Immigration Operations + Privacy-Aware AI Workflow Demo
Built for a small remote immigration law practice: better intake, cleaner file handling, structured internal review support, and future Slack-ready operations automation.
Videos
Two quick walkthroughs (embedded).
What I built
I built a proof of concept to show how a small immigration law practice could move from raw intake information to a structured internal review draft without depending on public cloud AI for client-identifying material.
Client completes intake
A Google Form or similar intake questionnaire collects raw facts, dates, documents, and concerns.
Responses land in a sheet
The submission becomes a spreadsheet row or CSV-style intake record.
Local AI workflow runs
A local-first language model processes the raw intake information under controlled conditions.
Internal review draft is created
The system produces structured work product for lawyer/paralegal review.
Ops follow-up happens
Missing documents, next steps, and future reminders can flow into admin processes and Slack alerts.
Current output generated
- Matter overview
- Fact summary
- Chronology
- Documents / evidence mentioned
- Missing information / follow-up questions
- Preliminary internal notes
Why I made this
In a small remote law firm, a lot of work sits between “the client sent information” and “the legal team has something usable.” I wanted to show that the gap between those two states can be reduced with practical workflow design and privacy-aware tooling.
- intake completeness checking
- fact cleanup and chronology building
- document received vs missing tracking
- first-pass internal drafting support
- admin follow-up visibility
What I think I bring
- Admin reliability for files, follow-ups, and structured processes
- Operations thinking for remote workflows and status visibility
- Practical automation that a small team can actually adopt
- Comfort with systems like forms, sheets, websites, bots, and lightweight automation
- AI workflow implementation focused on real business usefulness, not hype
Why this matters for a small immigration practice
The value here is not that AI magically knows the law. The value is that raw intake data is still not the same thing as internal legal work product.
- raw form answers still need to be organized
- timelines still need to be built
- missing information still needs to be spotted
- documents still need to be reviewed and tracked
- someone still has to create a usable internal starting point
The system’s role is to turn messy intake into structured internal work product faster. The source of truth for changing law remains official guidance, firm-approved materials, and lawyer review.
Workflow improves organization.
Legal judgment stays with the legal team.
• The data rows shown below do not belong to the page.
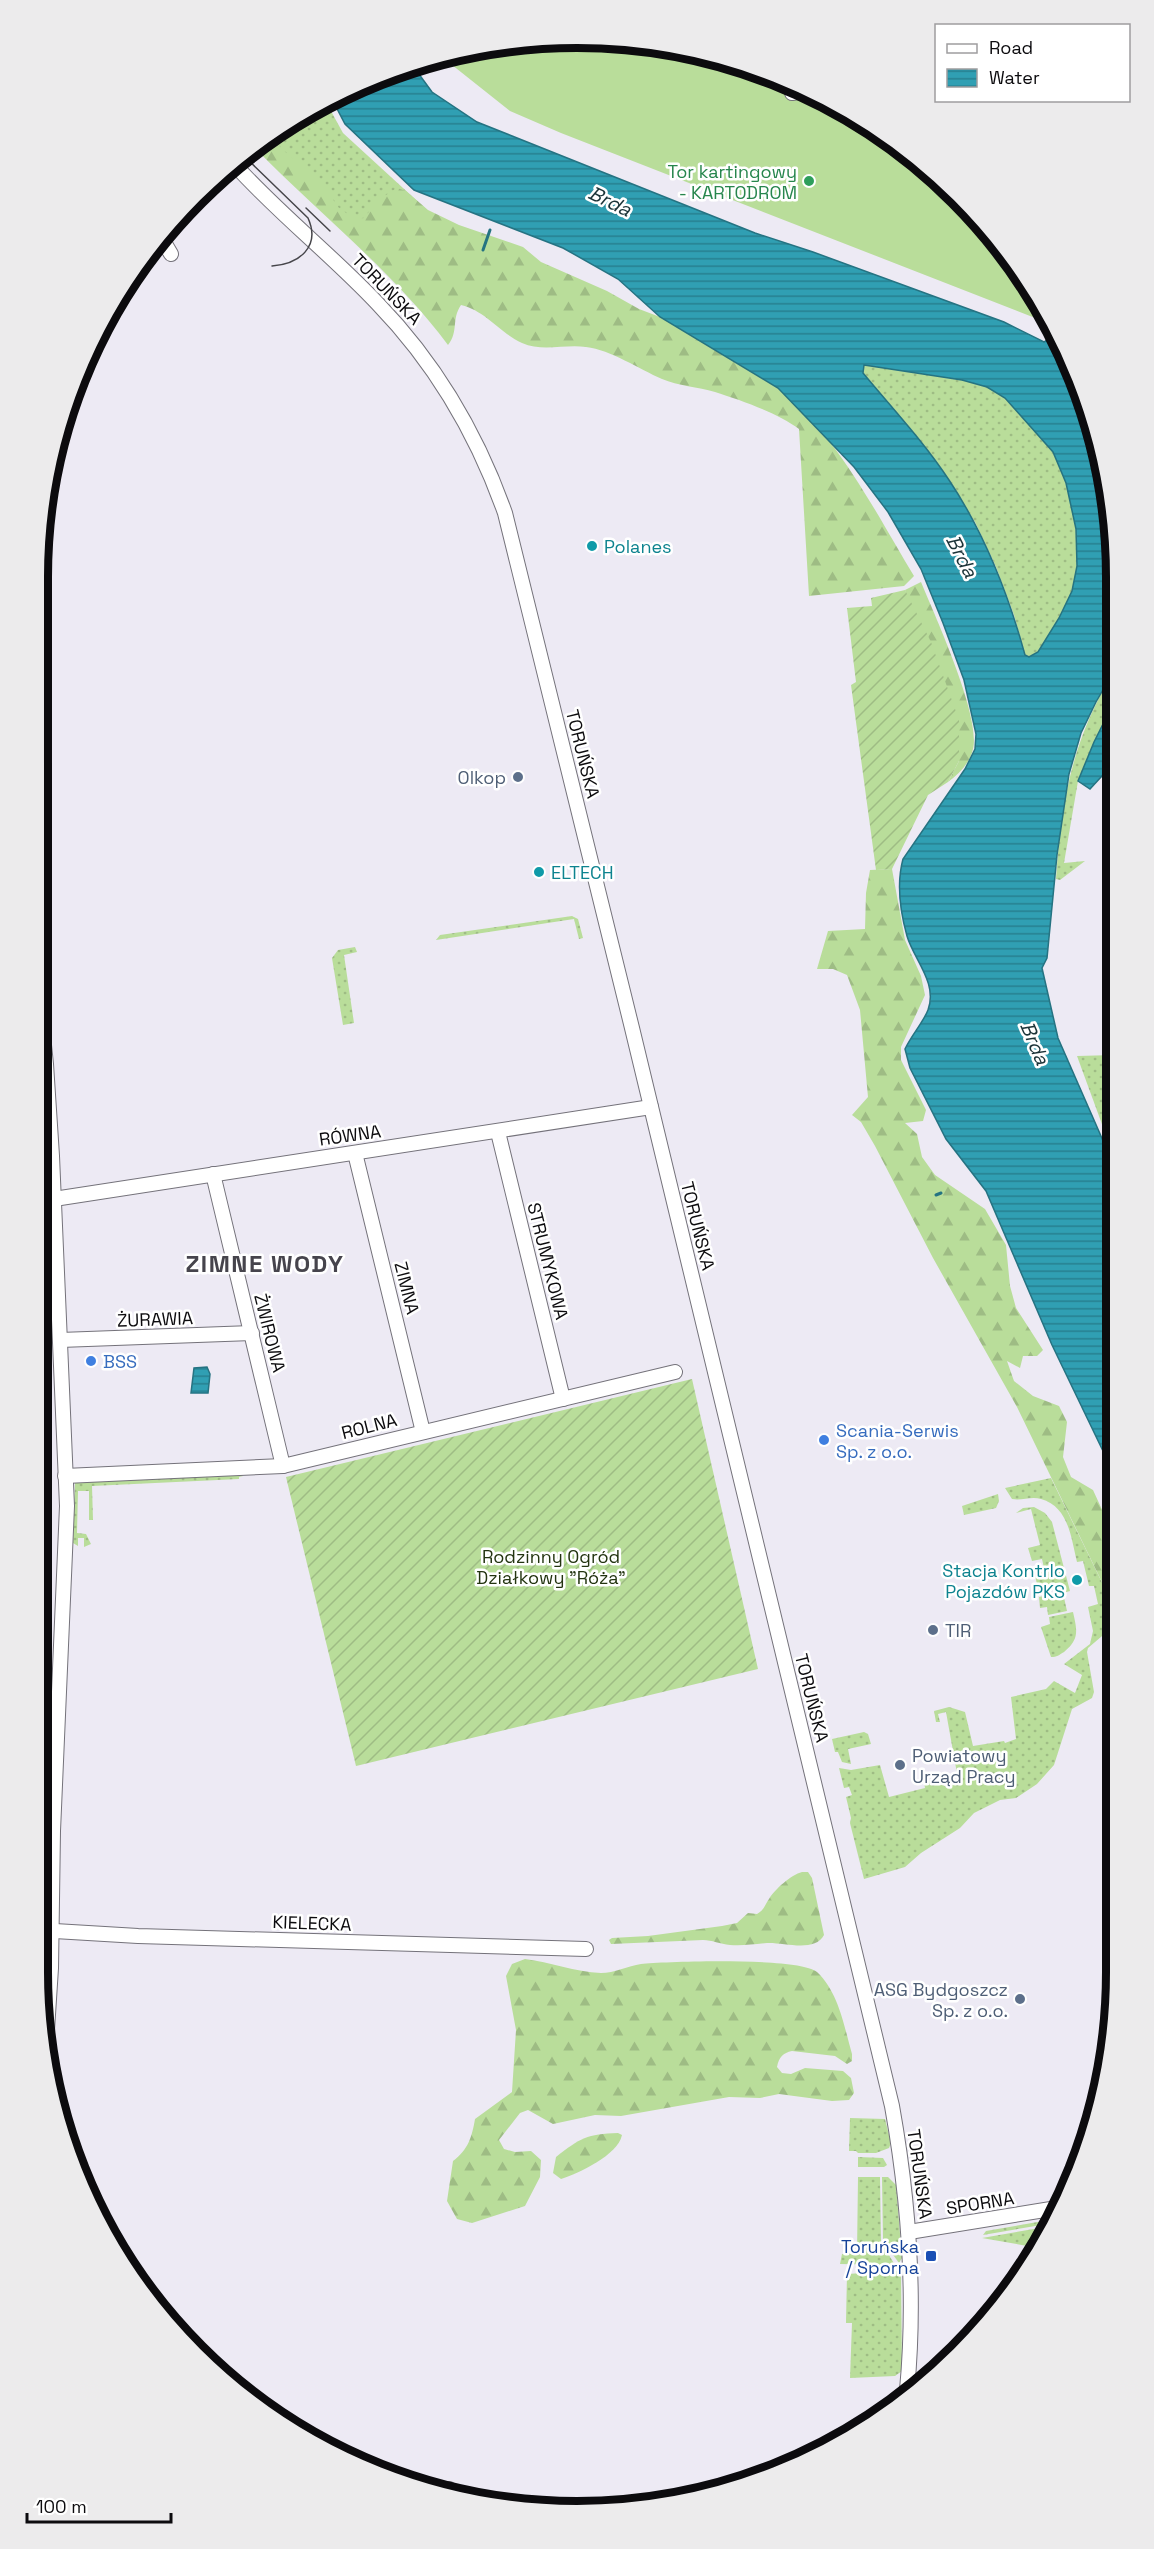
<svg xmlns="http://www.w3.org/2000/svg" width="1154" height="2549" font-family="'Space Grotesk',sans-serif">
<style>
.grass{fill:url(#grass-dots)}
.forest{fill:url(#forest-firs)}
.garden{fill:url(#garden-furrows)}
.pitch{fill:#b9dd9a}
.water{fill:url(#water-rules);stroke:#257382;stroke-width:1.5;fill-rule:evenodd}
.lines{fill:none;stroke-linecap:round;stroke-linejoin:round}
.stream{stroke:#257382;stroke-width:3}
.minor-casing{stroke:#74727a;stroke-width:16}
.minor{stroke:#fff;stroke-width:14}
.tram{stroke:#46454a;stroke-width:1.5}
.leisure-dot{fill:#2e9e5b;stroke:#fff;stroke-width:2}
.culture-dot{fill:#0f9aa8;stroke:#fff;stroke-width:2}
.service-dot{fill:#5c6f8a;stroke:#fff;stroke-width:2}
.shop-dot{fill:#3f7fe0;stroke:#fff;stroke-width:2}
.transit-dot{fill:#1a4fb4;stroke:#fff;stroke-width:2}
.labels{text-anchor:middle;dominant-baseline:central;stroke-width:5;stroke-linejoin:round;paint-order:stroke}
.leisure-label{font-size:18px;fill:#27864d;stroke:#fff;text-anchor:end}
.street-label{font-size:18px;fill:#0c0b0e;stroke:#fff}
.culture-label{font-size:18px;fill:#0d838f;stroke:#fff;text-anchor:start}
.service-label{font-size:18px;fill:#4e5e75;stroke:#fff;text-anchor:end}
.shop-label{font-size:18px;fill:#366cbe;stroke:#fff;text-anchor:start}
.park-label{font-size:18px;fill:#233410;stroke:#fff}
.transit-label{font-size:18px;fill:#164399;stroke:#fff;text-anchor:end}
.water-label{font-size:20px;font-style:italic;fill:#1b3338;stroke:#fff}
.district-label{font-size:24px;font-weight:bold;letter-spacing:1.5px;fill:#46444c;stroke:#fff}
.rim{fill:none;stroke:#0c0b0e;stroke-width:8}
</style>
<defs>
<pattern id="grass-dots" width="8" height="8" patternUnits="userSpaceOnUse" patternTransform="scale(1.5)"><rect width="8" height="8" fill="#b9dd9a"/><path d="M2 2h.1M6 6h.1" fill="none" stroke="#9ebc84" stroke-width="1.8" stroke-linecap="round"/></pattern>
<pattern id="forest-firs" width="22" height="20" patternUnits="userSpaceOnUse" patternTransform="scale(1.5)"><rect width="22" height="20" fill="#b9dd9a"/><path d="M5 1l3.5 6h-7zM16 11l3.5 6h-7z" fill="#9ebc84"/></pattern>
<pattern id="garden-furrows" width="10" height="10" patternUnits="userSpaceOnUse" patternTransform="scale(1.5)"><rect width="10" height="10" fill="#b9dd9a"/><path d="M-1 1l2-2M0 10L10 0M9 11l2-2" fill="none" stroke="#9ebc84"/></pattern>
<pattern id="water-rules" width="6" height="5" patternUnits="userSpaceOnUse" patternTransform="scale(1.5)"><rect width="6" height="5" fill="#309fb3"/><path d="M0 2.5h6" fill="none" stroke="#278090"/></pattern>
</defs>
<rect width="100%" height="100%" fill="#edeaf4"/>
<g class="grass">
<polygon points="326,102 343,133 439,221 412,289 257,145 277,129"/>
<polygon points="864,365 962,380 987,387 1005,398 1053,452 1066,483 1076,529 1077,566 1072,591 1059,618 1038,652 1029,657 1025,655 1014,615 996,567 975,522 863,373"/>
<path d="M1112 674V706L1094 742 1078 781 1064 863 1085 861 1060 880 1056 879C1061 802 1072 742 1112 674Z"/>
<polygon points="572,916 578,919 583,938 579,939 574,919 436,940 440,935"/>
<polygon points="355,947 357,952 344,955 354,1023 343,1025 332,958 338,950"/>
<polygon points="1114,1055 1114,1139 1103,1127 1077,1056"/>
<polygon points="240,1473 243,1476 239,1477 239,1479 92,1486 93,1520 89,1520 89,1491 78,1491 77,1533 86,1534 91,1544 84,1547 84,1538 78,1538 78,1546 73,1543 75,1483 84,1483 85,1480"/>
<path d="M1051 1478 1115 1609V1625L1088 1648 1087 1652 1094 1692 1092 1698 1072 1709 1054 1765 1037 1784 1016 1798 1000 1800 974 1813 960 1828 921 1853 905 1867 864 1879 850 1823 851 1818 846 1797 852 1795 849 1787 844 1788 839 1768 851 1770 880 1765 889 1797 925 1788 924 1782 941 1778 944 1786 954 1784 953 1780 958 1779 946 1712 938 1714 940 1722H936L934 1711 949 1707 965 1712 973 1746 1004 1741 1005 1743 1016 1739 1011 1697 1046 1689 1054 1681 1075 1693 1082 1675 1064 1664 1090 1644 1093 1631 1088 1607 1098 1604 1094 1586H1089L1083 1561 1077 1562C1071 1538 1069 1507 1041 1499 1031 1496 1022 1501 1012 1499L1005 1488Z"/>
<polygon points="998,1494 999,1501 996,1508 964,1515 962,1506"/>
<polygon points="1034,1507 1045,1513 1052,1522 1070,1591 1063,1593 1067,1611 1048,1615 1047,1607 1040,1608 1039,1597 1058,1593 1058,1591 1065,1589 1059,1589 1057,1583 1046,1585 1047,1591 1039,1593 1034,1571 1044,1568 1042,1559 1032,1561 1028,1548 1040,1545 1031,1509 1016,1513 1023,1508"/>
<path d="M1073 1612C1077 1630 1080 1639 1064 1652 1059 1655 1057 1657 1051 1657L1041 1627 1050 1624 1049 1617Z"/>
<polygon points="864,1732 868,1734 871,1744 848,1749 851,1764 842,1762 838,1752 835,1752 832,1739"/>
<polygon points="850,2118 885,2119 891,2143 889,2148 876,2153 858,2153 856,2151 849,2151"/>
<polygon points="858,2157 883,2158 887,2165 884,2167 858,2167"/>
<polygon points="858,2177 880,2177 881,2242 895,2265 840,2264 842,2254 857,2253"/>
<polygon points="882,2177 888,2177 896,2185 902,2258 899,2263 883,2241"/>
<polygon points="1049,2220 1047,2224 983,2235 986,2231"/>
<polygon points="1045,2227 1033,2247 982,2238"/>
<polygon points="896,2271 901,2273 902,2371 895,2376 850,2378 852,2323 846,2323 847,2274"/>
</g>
<g class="forest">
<path d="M270 135 283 150 320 181 339 208 355 219 364 218 378 200 397 188 406 191 428 210 459 225 523 247 541 262 607 291 639 309 660 317C697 338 744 363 778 388 835 431 877 515 914 576L904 586 809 596 799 429C778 413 740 400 715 392 698 387 678 386 662 379 639 369 611 350 586 347 565 344 542 352 522 343 500 333 486 311 461 305 451 320 459 331 448 345 393 271 318 213 254 147Z"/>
<path d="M921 582C935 616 981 716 973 749 970 763 959 774 948 782L959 761 905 590Z"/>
<polygon points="892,869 905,940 921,976 925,995 901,1047 901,1060 926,1110 923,1121 905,1123 917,1134 922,1157 935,1175 985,1209 1006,1245 1010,1286 1016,1308 1043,1350 1037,1356 1023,1356 1020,1368 1007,1361 1014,1381 1033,1396 1059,1406 1067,1422 1063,1457 1071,1477 1093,1490 1104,1514 1115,1528 1115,1609 1017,1407 933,1258 875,1146 861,1122 852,1115 868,1097 860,1010 847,975 833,969 817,969 828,931 865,929 866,893 870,870"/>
<path d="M802 1872H808L812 1878 824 1935C815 1953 783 1942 767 1943 754 1944 743 1946 730 1945 720 1944 712 1940 703 1940L611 1944 609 1940 612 1938 648 1936 722 1926 737 1923 748 1913 757 1914C765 1909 764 1906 769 1899 775 1889 791 1875 802 1872Z"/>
<path d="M525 1959C550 1962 575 1972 601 1973 614 1973 628 1966 641 1964 667 1961 801 1957 817 1972 839 1993 844 2026 852 2054V2061L847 2064 835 2056 792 2051C783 2053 779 2057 777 2067L782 2073 791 2074 805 2068 843 2071 851 2078 854 2093 849 2100 832 2101 779 2094 760 2098 729 2097 621 2116 595 2115 553 2124 528 2110 520 2113 499 2140 504 2149 515 2152 531 2151 541 2160 540 2177 525 2206 472 2223 457 2219 447 2201 453 2161C468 2150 472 2137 475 2119L512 2092 516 2030 506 1976 512 1964Z"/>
<path d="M618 2133 622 2135C618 2155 579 2173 561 2179L553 2173 556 2157C580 2138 587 2134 618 2133Z"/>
</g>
<g class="garden">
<polygon points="905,590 931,642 959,720 959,761 948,782 928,795 892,869 876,870 851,685 856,682 847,608 872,606 871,598"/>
<polygon points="692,1379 758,1669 356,1766 286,1477"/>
</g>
<polygon class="pitch" points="577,38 682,48 783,78 792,84 793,97 811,95 905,149 1005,248 1048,323 561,133 510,111 442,57 471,48"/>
<g class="water">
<path d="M413 66 432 92 477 122 755 233 813 252 1004 322 1044 342 1055 334 1075 370 1112 506V674L1096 702 1081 733 1069 774 1057 855 1047 958 1042 968 1058 1038 1108 1152 1114 1156 1115 1476 1052 1345 986 1191 946 1139 910 1068 905 1049C911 1036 924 1021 928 1010 938 983 914 960 907 936 900 911 896 885 903 859L965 769 975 749 976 734 964 680 943 623 921 569 888 512 854 467 778 388 660 317 618 279 563 248 414 190 345 124 332 99 370 79ZM864 365 962 380 987 387 1005 398 1053 452 1066 483 1076 529 1077 566 1072 591 1059 618 1038 652 1029 657 1025 655C1008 593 985 534 949 480 924 442 892 408 863 373Z"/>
<polygon points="1112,706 1113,764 1090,789 1078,781 1094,742"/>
<polygon points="207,1367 210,1374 208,1393 191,1393 194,1368"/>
</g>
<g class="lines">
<g class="stream">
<polyline points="483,250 490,230"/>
<polyline points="936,1195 941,1193"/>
</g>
<defs>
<g id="minor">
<polyline points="792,93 805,91"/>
<path d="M234 164C279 214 332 255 378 304 436 364 477 434 505 513L632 1028 892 2106C909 2201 916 2294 907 2390"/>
<polyline points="161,237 171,254"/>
<polyline points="38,989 46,1064 52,1156 67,1506 53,1831 51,1968 47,2030"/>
<polyline points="498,1132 563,1399"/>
<polyline points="355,1153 423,1432"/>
<polyline points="213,1174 283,1466"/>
<polyline points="54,1199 651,1107"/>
<polyline points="60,1340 252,1333"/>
<polyline points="65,1476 283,1466 675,1372"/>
<polyline points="38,1930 138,1936 586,1949"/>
<polyline points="909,2232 1057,2208"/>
<polyline points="449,2492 449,2489"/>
</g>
</defs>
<use href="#minor" class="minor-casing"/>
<use href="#minor" class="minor"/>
<g class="tram">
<path d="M244 156 308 218C321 247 299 264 272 266"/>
<polyline points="306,208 330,231"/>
</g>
</g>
<circle class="leisure-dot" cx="809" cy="181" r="6"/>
<g class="culture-dot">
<circle cx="592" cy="546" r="6"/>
<circle cx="539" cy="872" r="6"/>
<circle cx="1077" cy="1580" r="6"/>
</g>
<g class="service-dot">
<circle cx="518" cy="777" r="6"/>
<circle cx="933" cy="1630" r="6"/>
<circle cx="900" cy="1765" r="6"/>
<circle cx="1020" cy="1999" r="6"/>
</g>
<g class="shop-dot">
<circle cx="91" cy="1361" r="6"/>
<circle cx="824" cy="1440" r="6"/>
</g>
<rect class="transit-dot" x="925" y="2250" width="12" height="12" rx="3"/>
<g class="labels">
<g class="leisure-label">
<text x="797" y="171">Tor kartingowy<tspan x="797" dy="21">- KARTODROM</tspan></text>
</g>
<g class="street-label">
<text transform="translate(387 289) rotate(46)">TORUŃSKA</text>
<text transform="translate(583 754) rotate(76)">TORUŃSKA</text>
<text transform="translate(350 1135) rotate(-8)">RÓWNA</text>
<text transform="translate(698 1226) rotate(76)">TORUŃSKA</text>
<text transform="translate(548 1261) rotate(76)">STRUMYKOWA</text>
<text transform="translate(407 1288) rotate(76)">ZIMNA</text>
<text transform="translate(155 1319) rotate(-2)">ŻURAWIA</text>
<text transform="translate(270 1333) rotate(76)">ŻWIROWA</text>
<text transform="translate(369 1426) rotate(-14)">ROLNA</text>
<text transform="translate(812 1698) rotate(76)">TORUŃSKA</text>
<text transform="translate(312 1923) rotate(2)">KIELECKA</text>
<text transform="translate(920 2174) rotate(82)">TORUŃSKA</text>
<text transform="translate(980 2203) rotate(-9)">SPORNA</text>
</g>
<g class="culture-label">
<text x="604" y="546">Polanes</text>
<text x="551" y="872">ELTECH</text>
<text x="1065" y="1570" text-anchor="end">Stacja Kontrlo<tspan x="1065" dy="21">Pojazdów PKS</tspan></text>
</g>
<g class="service-label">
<text x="506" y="777">Olkop</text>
<text x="945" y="1630" text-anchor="start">TIR</text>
<text x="912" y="1755" text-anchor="start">Powiatowy<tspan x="912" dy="21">Urząd Pracy</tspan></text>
<text x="1008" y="1989">ASG Bydgoszcz<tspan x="1008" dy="21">Sp. z o.o.</tspan></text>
</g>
<g class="shop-label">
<text x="103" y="1361">BSS</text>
<text x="836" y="1430">Scania-Serwis<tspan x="836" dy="21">Sp. z o.o.</tspan></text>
</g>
<g class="park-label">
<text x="551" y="1556">Rodzinny Ogród<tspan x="551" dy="21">Działkowy "Róża"</tspan></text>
</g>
<g class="transit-label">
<text x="919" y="2246">Toruńska<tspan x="919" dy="21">/ Sporna</tspan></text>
</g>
<g class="water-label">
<text transform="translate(610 201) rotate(26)">Brda</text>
<text transform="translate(962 556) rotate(63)">Brda</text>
<text transform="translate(1035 1043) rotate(67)">Brda</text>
</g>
<g class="district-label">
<text x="265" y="1263">ZIMNE WODY</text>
</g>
</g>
<path d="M0 0H1154V2549H0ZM577 48H577A529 529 0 0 1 1106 577V1972A529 529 0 0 1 577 2501H577A529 529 0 0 1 48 1972V577A529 529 0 0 1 577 48Z" fill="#ecebec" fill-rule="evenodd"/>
<path class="rim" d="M577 48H577A529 529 0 0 1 1106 577V1972A529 529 0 0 1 577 2501H577A529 529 0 0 1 48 1972V577A529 529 0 0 1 577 48Z"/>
<rect x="935" y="24" width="195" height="78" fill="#ffffff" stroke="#9e9d9f" stroke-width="1.5"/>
<rect x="947" y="44" width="30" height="9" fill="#ffffff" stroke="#9e9d9f" stroke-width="1.5"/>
<text x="989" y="54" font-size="18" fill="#0c0b0e">Road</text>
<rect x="947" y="69" width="30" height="18" fill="url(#water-rules)" stroke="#9e9d9f" stroke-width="1.5"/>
<text x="989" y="84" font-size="18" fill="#0c0b0e">Water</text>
<path d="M27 2513v9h144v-9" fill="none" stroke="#0c0b0e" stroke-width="3"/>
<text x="36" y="2513" font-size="18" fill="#0c0b0e" stroke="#ffffff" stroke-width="4.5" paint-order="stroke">100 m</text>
</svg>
What I would help implement in the first 30 days
Intake + file operations
- client intake form standardization
- spreadsheet / tracker visibility for incoming matters
- file naming and folder structure consistency
- received vs missing document checklist
- chronology and issue-summary support for internal review
Internal workflow support
- consultation follow-up workflow
- intake completeness checks
- status dashboard ideas for small-team visibility
- template-driven first-pass internal drafts
- lightweight admin reminders and handoff workflows
Slack-ready workflow ideas
From what I understand, the firm uses Slack. A practical next step would be lightweight workflow support around intake and file operations. I am not claiming a production Slack integration is already built — this is the kind of ops layer I would be interested in helping implement.
- new intake alert posted to a Slack channel
- missing-document follow-up reminders
- daily intake summary digest
- consultation follow-up reminders
- internal file status notifications
- form submission → sheet update → Slack notification
Client: Sofia Rahman
Matter type: Citizenship eligibility review
Location: Mississauga, Ontario
Next step: Review chronology + verify travel history + confirm missing documents
• confirm CBSA travel history
• verify spelling discrepancy on older travel record
• confirm all absences documented
How I’d describe this in one sentence
I’m interested in helping small teams turn messy real-world inputs into structured, useful work product through practical workflows, better operations, and privacy-aware tooling.